:: Source extract ::
- - -

Can you trick Facebook? More importantly, can Britney Spears help you trick Facebook? A graphic designer named Simone C. Niquille created an art project privacy advocates will love that tests the limitations of facial recognition software. She designed a series of shirts called “RealFace Glamoflage” specifically to help Internet users evade facial recognition technology all over the Internet. 

Many websites use facial recognition software, but Facebook’s decision to take advantage of the technology is important because it’s the most widely used social network, so the recognition database it is amassing will likely be more vast than any other. If you’re not comfortable with Facebook’s forays into facial recognition, the company’s decisions to buy facial recognition software Face.com and to change its terms of service to allow your profile pictures in auto-tagging tests may leave you cold. If the social network’s insistence on moving forward with facial recognition gives you the heebie-jeebies — but not enough to quit using it — Niquille’s t-shirt campaign may bring you closer to a solution.

Niquille sells shirts featuring prints of the faces of celebrity impersonators for Michael Jackson, Barack Obama, and Britney Spears — shirts specially designed to make facial recognition algorithms go berserk. Other shirts feature the faces of women culled from pop-up ads on Facebook. “I reverse Google Image searched their images to try and figure out how one might end  up as a face on a fake pop up ad,” Niquille explains. “I didn’t find the identities of those girls, instead multiple social media profiles, Twitter, Facebook and Tumblr selfies with the same photo. Thus, those girls are as hard to identify as a celebrity lookalike, I’d argue.”

- - -

:: Dataset records ::

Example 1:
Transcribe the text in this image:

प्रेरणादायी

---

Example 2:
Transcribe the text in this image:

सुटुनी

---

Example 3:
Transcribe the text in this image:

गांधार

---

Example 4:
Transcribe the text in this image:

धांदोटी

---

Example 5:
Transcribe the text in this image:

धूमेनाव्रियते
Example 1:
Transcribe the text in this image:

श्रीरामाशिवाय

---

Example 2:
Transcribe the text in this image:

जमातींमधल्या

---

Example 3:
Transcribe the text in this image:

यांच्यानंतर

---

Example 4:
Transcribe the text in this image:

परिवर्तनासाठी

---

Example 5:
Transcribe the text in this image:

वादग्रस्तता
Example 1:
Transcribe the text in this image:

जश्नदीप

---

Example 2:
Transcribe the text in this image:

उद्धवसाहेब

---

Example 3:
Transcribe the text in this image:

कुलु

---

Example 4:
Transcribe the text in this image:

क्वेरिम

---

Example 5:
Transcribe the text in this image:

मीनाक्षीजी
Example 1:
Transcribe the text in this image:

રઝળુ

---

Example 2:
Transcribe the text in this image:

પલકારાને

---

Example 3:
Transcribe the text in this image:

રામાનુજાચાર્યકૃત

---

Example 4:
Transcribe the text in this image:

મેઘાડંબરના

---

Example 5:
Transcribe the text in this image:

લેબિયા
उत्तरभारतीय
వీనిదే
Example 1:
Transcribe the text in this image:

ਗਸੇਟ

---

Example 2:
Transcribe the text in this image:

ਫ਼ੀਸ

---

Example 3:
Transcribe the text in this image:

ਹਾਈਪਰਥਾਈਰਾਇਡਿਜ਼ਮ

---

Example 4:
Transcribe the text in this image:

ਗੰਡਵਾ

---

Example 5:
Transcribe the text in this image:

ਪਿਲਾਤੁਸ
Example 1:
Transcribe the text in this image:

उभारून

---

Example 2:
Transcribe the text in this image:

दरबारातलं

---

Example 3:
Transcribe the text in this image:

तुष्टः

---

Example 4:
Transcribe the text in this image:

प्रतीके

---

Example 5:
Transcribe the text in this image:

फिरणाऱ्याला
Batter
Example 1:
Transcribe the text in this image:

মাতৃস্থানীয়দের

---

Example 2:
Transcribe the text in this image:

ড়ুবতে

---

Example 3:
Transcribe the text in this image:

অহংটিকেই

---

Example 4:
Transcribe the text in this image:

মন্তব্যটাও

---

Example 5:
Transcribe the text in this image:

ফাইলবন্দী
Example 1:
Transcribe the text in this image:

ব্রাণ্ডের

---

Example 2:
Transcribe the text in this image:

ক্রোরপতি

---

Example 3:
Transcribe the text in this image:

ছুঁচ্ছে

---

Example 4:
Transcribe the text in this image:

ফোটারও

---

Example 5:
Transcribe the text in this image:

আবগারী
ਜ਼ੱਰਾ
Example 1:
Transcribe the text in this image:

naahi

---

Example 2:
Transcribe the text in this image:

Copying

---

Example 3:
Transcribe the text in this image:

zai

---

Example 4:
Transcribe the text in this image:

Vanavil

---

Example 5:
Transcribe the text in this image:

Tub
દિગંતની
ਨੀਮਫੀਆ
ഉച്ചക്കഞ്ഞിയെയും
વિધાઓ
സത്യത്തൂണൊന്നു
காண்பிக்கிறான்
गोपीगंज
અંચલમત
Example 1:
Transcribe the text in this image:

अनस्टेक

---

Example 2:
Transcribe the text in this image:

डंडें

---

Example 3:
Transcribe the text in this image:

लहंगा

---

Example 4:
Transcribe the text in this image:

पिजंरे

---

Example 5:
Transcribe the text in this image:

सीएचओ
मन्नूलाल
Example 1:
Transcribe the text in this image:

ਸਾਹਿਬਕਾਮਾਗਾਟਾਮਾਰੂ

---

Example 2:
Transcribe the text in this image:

- - -

:: Exercise tasks ::
A. Repeat verbatim the stretch of the passage on anti-facial-recognition shirts from "Can you trick" through "over the Internet.".
B. Reproduce the stretch of the records from their start through the line containing "धूमेनाव्रियते", unchanged.

:: Worked solutions ::
A.
Can you trick Facebook? More importantly, can Britney Spears help you trick Facebook? A graphic designer named Simone C. Niquille created an art project privacy advocates will love that tests the limitations of facial recognition software. She designed a series of shirts called “RealFace Glamoflage” specifically to help Internet users evade facial recognition technology all over the Internet.

B.
Example 1:
Transcribe the text in this image:

प्रेरणादायी

---

Example 2:
Transcribe the text in this image:

सुटुनी

---

Example 3:
Transcribe the text in this image:

गांधार

---

Example 4:
Transcribe the text in this image:

धांदोटी

---

Example 5:
Transcribe the text in this image:

धूमेनाव्रियते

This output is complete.